++++ Information shown

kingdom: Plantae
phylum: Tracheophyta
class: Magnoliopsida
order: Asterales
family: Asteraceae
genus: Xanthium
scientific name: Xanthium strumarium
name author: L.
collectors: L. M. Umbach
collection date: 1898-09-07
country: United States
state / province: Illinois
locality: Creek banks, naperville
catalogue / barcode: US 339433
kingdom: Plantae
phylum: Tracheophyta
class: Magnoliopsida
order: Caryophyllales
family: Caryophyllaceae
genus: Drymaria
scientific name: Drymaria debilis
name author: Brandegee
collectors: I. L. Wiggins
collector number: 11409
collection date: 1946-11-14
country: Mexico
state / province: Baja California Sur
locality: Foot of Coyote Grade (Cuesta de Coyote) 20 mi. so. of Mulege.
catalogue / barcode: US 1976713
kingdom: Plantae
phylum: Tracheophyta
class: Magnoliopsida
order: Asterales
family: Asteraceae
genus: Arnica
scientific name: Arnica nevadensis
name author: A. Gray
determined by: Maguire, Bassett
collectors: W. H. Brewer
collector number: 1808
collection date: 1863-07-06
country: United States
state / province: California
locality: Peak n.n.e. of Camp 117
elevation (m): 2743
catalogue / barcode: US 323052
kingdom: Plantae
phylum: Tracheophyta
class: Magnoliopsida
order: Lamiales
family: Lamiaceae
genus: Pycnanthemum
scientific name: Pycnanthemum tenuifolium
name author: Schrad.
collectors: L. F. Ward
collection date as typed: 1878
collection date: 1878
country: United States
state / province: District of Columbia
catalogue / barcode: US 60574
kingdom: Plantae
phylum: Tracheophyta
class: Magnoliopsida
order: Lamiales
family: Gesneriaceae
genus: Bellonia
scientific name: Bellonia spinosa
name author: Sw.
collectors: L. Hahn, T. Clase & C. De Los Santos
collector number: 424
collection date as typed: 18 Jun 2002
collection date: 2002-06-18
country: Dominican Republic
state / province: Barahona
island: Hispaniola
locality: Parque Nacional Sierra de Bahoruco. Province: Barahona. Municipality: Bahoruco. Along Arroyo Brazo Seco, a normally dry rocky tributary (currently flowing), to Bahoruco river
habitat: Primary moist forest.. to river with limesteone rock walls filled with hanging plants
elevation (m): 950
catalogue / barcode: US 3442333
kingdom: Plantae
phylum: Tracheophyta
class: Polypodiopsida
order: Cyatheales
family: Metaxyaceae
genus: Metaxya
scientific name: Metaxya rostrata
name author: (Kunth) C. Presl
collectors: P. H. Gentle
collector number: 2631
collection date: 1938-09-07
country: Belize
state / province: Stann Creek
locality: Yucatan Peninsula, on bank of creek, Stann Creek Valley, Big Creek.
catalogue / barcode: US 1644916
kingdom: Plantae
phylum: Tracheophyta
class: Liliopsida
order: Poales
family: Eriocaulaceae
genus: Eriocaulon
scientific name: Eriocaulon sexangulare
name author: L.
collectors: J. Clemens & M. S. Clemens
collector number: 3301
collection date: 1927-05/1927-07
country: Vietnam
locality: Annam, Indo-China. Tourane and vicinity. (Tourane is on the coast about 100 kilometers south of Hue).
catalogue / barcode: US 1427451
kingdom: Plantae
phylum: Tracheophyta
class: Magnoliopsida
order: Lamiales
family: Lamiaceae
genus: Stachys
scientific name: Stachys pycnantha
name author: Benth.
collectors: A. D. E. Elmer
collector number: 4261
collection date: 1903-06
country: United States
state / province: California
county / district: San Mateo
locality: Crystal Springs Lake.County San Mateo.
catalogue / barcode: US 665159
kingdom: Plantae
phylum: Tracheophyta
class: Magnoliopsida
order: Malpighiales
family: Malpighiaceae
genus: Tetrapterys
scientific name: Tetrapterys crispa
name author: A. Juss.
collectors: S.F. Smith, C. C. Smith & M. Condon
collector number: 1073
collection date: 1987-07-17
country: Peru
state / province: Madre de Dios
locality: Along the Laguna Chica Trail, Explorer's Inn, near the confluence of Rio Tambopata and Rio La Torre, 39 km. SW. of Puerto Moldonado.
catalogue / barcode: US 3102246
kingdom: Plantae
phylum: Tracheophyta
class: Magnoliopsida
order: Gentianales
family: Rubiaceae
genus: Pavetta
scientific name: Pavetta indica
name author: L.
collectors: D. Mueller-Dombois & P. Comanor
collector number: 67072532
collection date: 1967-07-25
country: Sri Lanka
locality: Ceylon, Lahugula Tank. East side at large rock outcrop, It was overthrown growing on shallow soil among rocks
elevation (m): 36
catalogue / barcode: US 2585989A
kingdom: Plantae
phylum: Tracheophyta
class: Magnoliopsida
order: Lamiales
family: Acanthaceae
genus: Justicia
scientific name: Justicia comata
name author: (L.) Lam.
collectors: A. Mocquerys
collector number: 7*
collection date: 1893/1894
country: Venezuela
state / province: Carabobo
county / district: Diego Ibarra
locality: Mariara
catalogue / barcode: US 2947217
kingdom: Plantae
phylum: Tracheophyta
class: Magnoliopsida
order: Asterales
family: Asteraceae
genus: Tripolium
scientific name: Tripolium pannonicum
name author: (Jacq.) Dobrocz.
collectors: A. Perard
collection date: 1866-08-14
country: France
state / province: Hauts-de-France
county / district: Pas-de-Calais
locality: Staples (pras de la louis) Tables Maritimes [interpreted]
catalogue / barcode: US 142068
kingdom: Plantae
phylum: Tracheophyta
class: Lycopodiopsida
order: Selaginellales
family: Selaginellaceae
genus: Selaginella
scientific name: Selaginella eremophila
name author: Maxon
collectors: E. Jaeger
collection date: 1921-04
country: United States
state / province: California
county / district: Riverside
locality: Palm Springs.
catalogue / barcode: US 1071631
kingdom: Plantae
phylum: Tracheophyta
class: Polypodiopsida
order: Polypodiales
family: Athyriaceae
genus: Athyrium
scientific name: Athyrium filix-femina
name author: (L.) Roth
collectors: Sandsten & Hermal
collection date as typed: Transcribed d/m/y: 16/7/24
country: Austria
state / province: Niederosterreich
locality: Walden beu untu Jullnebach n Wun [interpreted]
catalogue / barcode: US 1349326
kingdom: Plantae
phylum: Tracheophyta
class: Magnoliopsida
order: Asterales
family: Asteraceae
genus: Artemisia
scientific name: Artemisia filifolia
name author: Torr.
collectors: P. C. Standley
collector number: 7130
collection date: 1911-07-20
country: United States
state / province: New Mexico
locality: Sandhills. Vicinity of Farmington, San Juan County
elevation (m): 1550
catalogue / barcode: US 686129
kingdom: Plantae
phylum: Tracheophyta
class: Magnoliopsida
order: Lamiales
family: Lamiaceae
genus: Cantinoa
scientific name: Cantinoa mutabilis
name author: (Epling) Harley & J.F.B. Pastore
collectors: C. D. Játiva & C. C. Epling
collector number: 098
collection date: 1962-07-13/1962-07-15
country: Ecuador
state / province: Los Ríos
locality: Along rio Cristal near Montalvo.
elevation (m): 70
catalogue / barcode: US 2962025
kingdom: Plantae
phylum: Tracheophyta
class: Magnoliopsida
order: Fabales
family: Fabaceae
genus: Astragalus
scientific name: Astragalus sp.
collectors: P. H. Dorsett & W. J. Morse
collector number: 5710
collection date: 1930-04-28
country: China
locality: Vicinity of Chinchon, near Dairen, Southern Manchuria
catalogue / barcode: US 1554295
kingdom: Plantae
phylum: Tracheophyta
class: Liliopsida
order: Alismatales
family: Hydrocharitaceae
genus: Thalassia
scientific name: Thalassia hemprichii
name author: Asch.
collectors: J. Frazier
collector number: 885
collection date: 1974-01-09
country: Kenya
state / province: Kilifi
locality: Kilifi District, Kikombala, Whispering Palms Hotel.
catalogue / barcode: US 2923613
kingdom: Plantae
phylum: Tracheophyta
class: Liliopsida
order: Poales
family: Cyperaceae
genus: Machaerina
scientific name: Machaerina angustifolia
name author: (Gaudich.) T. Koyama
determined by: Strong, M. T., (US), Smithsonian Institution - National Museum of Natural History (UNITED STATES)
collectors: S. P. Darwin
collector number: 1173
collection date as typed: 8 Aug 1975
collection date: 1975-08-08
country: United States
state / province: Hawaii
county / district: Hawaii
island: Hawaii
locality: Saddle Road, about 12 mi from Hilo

++++++++

Instructions to follow
Express the lines running from the one that contains "catalogue / barcode: US 3102246" through the one that contains "country: Sri Lanka", both included, as a JSON list of strings with one string per line and blank lines omitted.

Written solution
[
  "catalogue / barcode: US 3102246",
  "kingdom: Plantae",
  "phylum: Tracheophyta",
  "class: Magnoliopsida",
  "order: Gentianales",
  "family: Rubiaceae",
  "genus: Pavetta",
  "scientific name: Pavetta indica",
  "name author: L.",
  "collectors: D. Mueller-Dombois & P. Comanor",
  "collector number: 67072532",
  "collection date: 1967-07-25",
  "country: Sri Lanka"
]